LETTERS: Varsities must do more to prepare students for the real world of work

I couldn’t agree more with Ms Rutagengwa’s diagnosis that the biggest challenge for our labour market is a shortage of usable, real-life skills that business needs, especially cogent communications and practical problem-solving skills.

Friday, September 16, 2016

Editor,

RE: "Language proficiency is still a challenge in the labour market, says talent scout Rutagengwa” (The New Times, September 11).

I couldn’t agree more with Ms Rutagengwa’s diagnosis that the biggest challenge for our labour market is a shortage of usable, real-life skills that business needs, especially cogent communications and practical problem-solving skills.

I have stopped counting the number of shoddy, practically unreadable résumés and cover letters I have received from graduates, supposedly with higher qualifications than bachelor’s degrees, seeking my assistance to link them with potential employers that I would never pass on to any would-be employer.

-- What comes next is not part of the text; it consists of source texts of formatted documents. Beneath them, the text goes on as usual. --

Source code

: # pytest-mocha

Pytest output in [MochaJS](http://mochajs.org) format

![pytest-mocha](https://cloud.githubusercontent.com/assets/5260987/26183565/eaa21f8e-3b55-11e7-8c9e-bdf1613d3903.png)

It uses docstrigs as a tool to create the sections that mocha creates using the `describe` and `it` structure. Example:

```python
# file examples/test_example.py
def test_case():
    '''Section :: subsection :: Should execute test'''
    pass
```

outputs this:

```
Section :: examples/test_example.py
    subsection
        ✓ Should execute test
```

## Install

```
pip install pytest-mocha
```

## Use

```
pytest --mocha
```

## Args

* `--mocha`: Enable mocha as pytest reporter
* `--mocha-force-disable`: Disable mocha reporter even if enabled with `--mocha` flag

It is high time our tertiary education institutions understood that, in today’s world, preparing their charges for our globalised labour market requires more than giving them some grounding in the state-of-the-art knowledge of their chosen discipline (if they in fact do even that).

Real education must equip students with the tools they will need in real life outside the ivory tower of academia, including the skills to communicate with potential employers (or to be self-employed) and to convince them that they have what it takes to solve problems they encounter in their businesses, even if that might require some modest investment in industry and firm-specific understanding and skills. This also requires that teaching and training institutions need investments in developing the capacity to provide effective career counseling services to their students.

For now, one gets the impression that teaching and skills training institutions believe that preparing students for the real world of work and helping to place them in work is not part of their function. They couldn’t be more wrong; their effectiveness—and their value to us as tax-payers who meet most of their costs – should only be judged on how many of their graduates get good jobs in the labour and how the business world considers the human resource capacity output of our teaching and training system or how many successful businesses have been established by their graduates.

As a society we should also judge our educational and training system on how relevant, supportive and responsive its curriculum is to the continuously (sometimes rapidly) evolving needs of our labour market.